A Word on IPO Process in India – For an IPO to be successful – 90% of the shares being offered in the IPO must get subscribed before the closure of the issue. Further, 50% of the shares are to be mandatorily sold to Qualified Institutional Buyers (QIBs). Another 15% are to be mandatorily sold to non-institutional investors and not less than 35% are to be sold to retail investors.

Retail investors usually wait till the last day on which bid issues in the IPO close before applying for shares. The intention is to make sure that the QIB tranche of the issue is fully subscribed. Full or over subscription in the QIB tranche serves as a seal of approval from sophisticated investors who do not need the protection granted by SEBI. QIBs do their own diligence on the company and its valuations.
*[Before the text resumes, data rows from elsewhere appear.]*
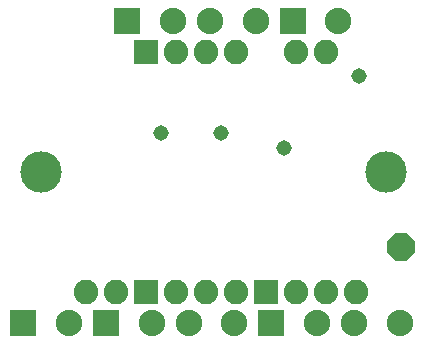
<source format=gbr>
G04 EAGLE Gerber RS-274X export*
G75*
%MOMM*%
%FSLAX34Y34*%
%LPD*%
%INSoldermask Bottom*%
%IPPOS*%
%AMOC8*
5,1,8,0,0,1.08239X$1,22.5*%
G01*
%ADD10P,2.556822X8X22.500000*%
%ADD11C,3.505200*%
%ADD12C,2.082800*%
%ADD13R,2.082800X2.082800*%
%ADD14R,2.235200X2.235200*%
%ADD15C,2.235200*%
%ADD16C,1.311200*%


D10*
X342900Y88900D03*
D11*
X38100Y152400D03*
X330200Y152400D03*
D12*
X76200Y50800D03*
X101600Y50800D03*
D13*
X127000Y254000D03*
D12*
X152400Y254000D03*
X177800Y254000D03*
X203200Y254000D03*
X254000Y254000D03*
X279400Y254000D03*
D13*
X127000Y50800D03*
D12*
X152400Y50800D03*
X177800Y50800D03*
X203200Y50800D03*
D14*
X111322Y279800D03*
D15*
X149878Y279800D03*
X181322Y279800D03*
X219878Y279800D03*
D14*
X251322Y279800D03*
D15*
X289878Y279800D03*
D14*
X93222Y24600D03*
D15*
X131778Y24600D03*
X163222Y24600D03*
X201778Y24600D03*
D14*
X233222Y24600D03*
D15*
X271778Y24600D03*
X303222Y24600D03*
X341778Y24600D03*
D14*
X23222Y24600D03*
D15*
X61778Y24600D03*
D13*
X228600Y50800D03*
D12*
X254000Y50800D03*
X279400Y50800D03*
X304800Y50800D03*
D16*
X307340Y233680D03*
X243840Y172720D03*
X190500Y185420D03*
X139700Y185420D03*
M02*

</source>
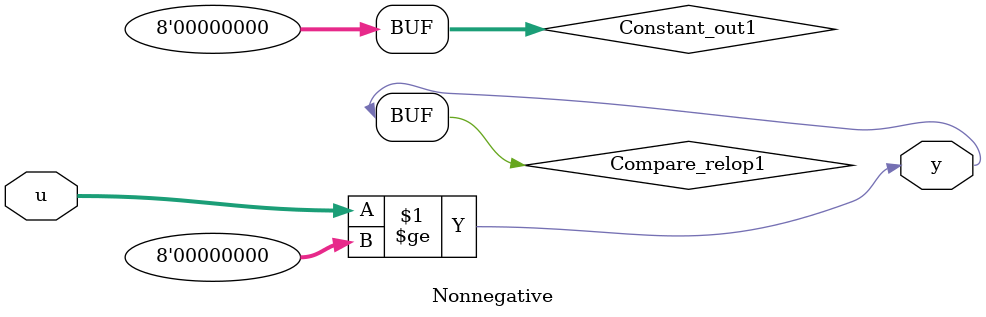
<source format=v>



`timescale 1 ns / 1 ns

module Nonnegative
          (u,
           y);


  input   [7:0] u;  // uint8
  output  y;


  wire [7:0] Constant_out1;  // uint8
  wire Compare_relop1;


  assign Constant_out1 = 8'b00000000;



  assign Compare_relop1 = u >= Constant_out1;



  assign y = Compare_relop1;

endmodule  // Nonnegative


</source>
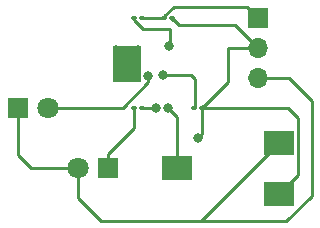
<source format=gbr>
%TF.GenerationSoftware,KiCad,Pcbnew,7.0.7*%
%TF.CreationDate,2023-08-26T23:34:29+05:30*%
%TF.ProjectId,ir_project,69725f70-726f-46a6-9563-742e6b696361,rev?*%
%TF.SameCoordinates,Original*%
%TF.FileFunction,Copper,L1,Top*%
%TF.FilePolarity,Positive*%
%FSLAX46Y46*%
G04 Gerber Fmt 4.6, Leading zero omitted, Abs format (unit mm)*
G04 Created by KiCad (PCBNEW 7.0.7) date 2023-08-26 23:34:29*
%MOMM*%
%LPD*%
G01*
G04 APERTURE LIST*
G04 Aperture macros list*
%AMRoundRect*
0 Rectangle with rounded corners*
0 $1 Rounding radius*
0 $2 $3 $4 $5 $6 $7 $8 $9 X,Y pos of 4 corners*
0 Add a 4 corners polygon primitive as box body*
4,1,4,$2,$3,$4,$5,$6,$7,$8,$9,$2,$3,0*
0 Add four circle primitives for the rounded corners*
1,1,$1+$1,$2,$3*
1,1,$1+$1,$4,$5*
1,1,$1+$1,$6,$7*
1,1,$1+$1,$8,$9*
0 Add four rect primitives between the rounded corners*
20,1,$1+$1,$2,$3,$4,$5,0*
20,1,$1+$1,$4,$5,$6,$7,0*
20,1,$1+$1,$6,$7,$8,$9,0*
20,1,$1+$1,$8,$9,$2,$3,0*%
G04 Aperture macros list end*
%TA.AperFunction,SMDPad,CuDef*%
%ADD10R,2.500000X2.000000*%
%TD*%
%TA.AperFunction,SMDPad,CuDef*%
%ADD11R,2.410000X3.100000*%
%TD*%
%TA.AperFunction,ComponentPad*%
%ADD12C,0.500000*%
%TD*%
%TA.AperFunction,SMDPad,CuDef*%
%ADD13RoundRect,0.100000X-0.130000X-0.100000X0.130000X-0.100000X0.130000X0.100000X-0.130000X0.100000X0*%
%TD*%
%TA.AperFunction,ComponentPad*%
%ADD14R,1.700000X1.700000*%
%TD*%
%TA.AperFunction,ComponentPad*%
%ADD15O,1.700000X1.700000*%
%TD*%
%TA.AperFunction,SMDPad,CuDef*%
%ADD16RoundRect,0.100000X0.130000X0.100000X-0.130000X0.100000X-0.130000X-0.100000X0.130000X-0.100000X0*%
%TD*%
%TA.AperFunction,ComponentPad*%
%ADD17R,1.800000X1.800000*%
%TD*%
%TA.AperFunction,ComponentPad*%
%ADD18C,1.800000*%
%TD*%
%TA.AperFunction,ViaPad*%
%ADD19C,0.800000*%
%TD*%
%TA.AperFunction,Conductor*%
%ADD20C,0.250000*%
%TD*%
G04 APERTURE END LIST*
D10*
%TO.P,POT,3,3*%
%TO.N,GND*%
X166885000Y-91050000D03*
%TO.P,POT,2,2*%
%TO.N,Net-(U1A--)*%
X158235000Y-88900000D03*
%TO.P,POT,1,1*%
%TO.N,+5V*%
X166885000Y-86750000D03*
%TD*%
D11*
%TO.P,U1,9*%
%TO.N,N/C*%
X153985000Y-80040000D03*
D12*
X154940000Y-81340000D03*
X154940000Y-78740000D03*
X154940000Y-80040000D03*
X153030000Y-81340000D03*
X153030000Y-80040000D03*
X153030000Y-78740000D03*
%TD*%
D13*
%TO.P,R3,2*%
%TO.N,/O{slash}P*%
X155260000Y-76200000D03*
%TO.P,R3,1*%
%TO.N,Net-(R3-Pad1)*%
X154620000Y-76200000D03*
%TD*%
%TO.P,R2,2*%
%TO.N,GND*%
X160340000Y-83820000D03*
%TO.P,R2,1*%
%TO.N,Net-(D1-A)*%
X159700000Y-83820000D03*
%TD*%
%TO.P,R1,2*%
%TO.N,GND*%
X155260000Y-83820000D03*
%TO.P,R1,1*%
%TO.N,Net-(D2-K)*%
X154620000Y-83820000D03*
%TD*%
D14*
%TO.P,J1,1,Pin_1*%
%TO.N,/O{slash}P*%
X165100000Y-76200000D03*
D15*
%TO.P,J1,2,Pin_2*%
%TO.N,GND*%
X165100000Y-78740000D03*
%TO.P,J1,3,Pin_3*%
%TO.N,+5V*%
X165100000Y-81280000D03*
%TD*%
D16*
%TO.P,D3,1,K*%
%TO.N,GND*%
X157800000Y-76200000D03*
%TO.P,D3,2,A*%
%TO.N,/O{slash}P*%
X157160000Y-76200000D03*
%TD*%
D17*
%TO.P,D2,1,K*%
%TO.N,Net-(D2-K)*%
X152400000Y-88900000D03*
D18*
%TO.P,D2,2,A*%
%TO.N,+5V*%
X149860000Y-88900000D03*
%TD*%
D17*
%TO.P,D1,1,K*%
%TO.N,+5V*%
X144780000Y-83820000D03*
D18*
%TO.P,D1,2,A*%
%TO.N,Net-(D1-A)*%
X147320000Y-83820000D03*
%TD*%
D19*
%TO.N,GND*%
X160020000Y-86360000D03*
X156480497Y-83820000D03*
%TO.N,Net-(D1-A)*%
X157035500Y-81045500D03*
%TO.N,Net-(U1A--)*%
X157480000Y-83820000D03*
%TO.N,Net-(D1-A)*%
X155789241Y-81071516D03*
%TO.N,Net-(R3-Pad1)*%
X157550403Y-78554063D03*
%TD*%
D20*
%TO.N,Net-(R3-Pad1)*%
X154620000Y-76391041D02*
X154620000Y-76200000D01*
X155372771Y-77143812D02*
X154620000Y-76391041D01*
X157607313Y-77143812D02*
X155372771Y-77143812D01*
X157550403Y-78554063D02*
X157607313Y-78497153D01*
X157607313Y-78497153D02*
X157607313Y-77143812D01*
%TO.N,/O{slash}P*%
X157160000Y-76008959D02*
X157160000Y-76200000D01*
X164119884Y-75219884D02*
X157949075Y-75219884D01*
X165100000Y-76200000D02*
X164119884Y-75219884D01*
X157949075Y-75219884D02*
X157160000Y-76008959D01*
%TO.N,+5V*%
X160273275Y-93361725D02*
X166885000Y-86750000D01*
X169612933Y-83193877D02*
X169612933Y-91222067D01*
X169612933Y-91222067D02*
X167473275Y-93361725D01*
X167699056Y-81280000D02*
X169612933Y-83193877D01*
X165100000Y-81280000D02*
X167699056Y-81280000D01*
X167473275Y-93361725D02*
X160273275Y-93361725D01*
%TO.N,GND*%
X167640000Y-83820000D02*
X160340000Y-83820000D01*
X168460000Y-84640000D02*
X167640000Y-83820000D01*
X168460000Y-89475000D02*
X168460000Y-84640000D01*
X166885000Y-91050000D02*
X168460000Y-89475000D01*
%TO.N,+5V*%
X151797929Y-93377929D02*
X149860000Y-91440000D01*
X160257071Y-93377929D02*
X151797929Y-93377929D01*
X149860000Y-91440000D02*
X149860000Y-88900000D01*
X166885000Y-86750000D02*
X160257071Y-93377929D01*
%TO.N,GND*%
X163152736Y-76792736D02*
X165100000Y-78740000D01*
X158392736Y-76792736D02*
X163152736Y-76792736D01*
X157800000Y-76200000D02*
X158392736Y-76792736D01*
X162571799Y-78751799D02*
X162560000Y-78740000D01*
X162571799Y-81588201D02*
X162571799Y-78751799D01*
X160340000Y-83820000D02*
X162571799Y-81588201D01*
%TO.N,Net-(D2-K)*%
X152400000Y-87676154D02*
X152400000Y-88900000D01*
X154620000Y-85456154D02*
X152400000Y-87676154D01*
X154620000Y-83820000D02*
X154620000Y-85456154D01*
%TO.N,+5V*%
X145886130Y-88900000D02*
X149860000Y-88900000D01*
X144780000Y-87793870D02*
X145886130Y-88900000D01*
X144780000Y-83820000D02*
X144780000Y-87793870D01*
%TO.N,GND*%
X160340000Y-86040000D02*
X160340000Y-83820000D01*
X160020000Y-86360000D02*
X160340000Y-86040000D01*
X155260000Y-83820000D02*
X156480497Y-83820000D01*
%TO.N,Net-(D1-A)*%
X159445500Y-81045500D02*
X159785000Y-81385000D01*
X157035500Y-81045500D02*
X159445500Y-81045500D01*
X159785000Y-81385000D02*
X159785000Y-83735000D01*
X159785000Y-83735000D02*
X159700000Y-83820000D01*
X159700000Y-83820000D02*
X159615500Y-83735500D01*
%TO.N,Net-(U1A--)*%
X158235000Y-84575000D02*
X158235000Y-88900000D01*
X157480000Y-83820000D02*
X158235000Y-84575000D01*
%TO.N,GND*%
X160340000Y-83628959D02*
X160340000Y-83820000D01*
%TO.N,Net-(D1-A)*%
X155789241Y-81071516D02*
X155789241Y-81640759D01*
X153610000Y-83820000D02*
X147320000Y-83820000D01*
X155789241Y-81640759D02*
X153610000Y-83820000D01*
%TO.N,GND*%
X162560000Y-78740000D02*
X165100000Y-78740000D01*
%TO.N,/O{slash}P*%
X157160000Y-76200000D02*
X155260000Y-76200000D01*
%TO.N,GND*%
X157800000Y-76200000D02*
X157800000Y-76391041D01*
%TO.N,/O{slash}P*%
X157160000Y-76200000D02*
X157245000Y-76200000D01*
%TD*%
M02*

</source>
After filing the RHP, merchant bankers along with the company management go on marketing / road shows. They give presentations to big investors to secure their orders. Once they have reasonable surety that 50% of the IPO will be subscribed by the QIBs, they come up with a price band (Price band: 2 price figures up to 20% apart like Rs. 50-Rs. 60, between which people can place their bids for the number of shares they wish to apply for). The issue remains open for bid collection for a few days. This process is called ‘book building’. Once received, bids are matched in such a way so that the entire issue is sold at the maximum possible price. If more bids are received at the price at which the issue gets fully subscribed then allocations are made on a pro-rata basis to people who bid on that price.

Final Prospectus: After bids are received and share price is fixed, the RHP is populated with the price figures and submitted again to SEBI. The only difference between the RHP and the final prospectus is that for (i) price of share, (ii) number of shares to be issued and (iii) issue size the RHP has blanks which mostly look like this – [•]. These blanks are filled in the final prospectus.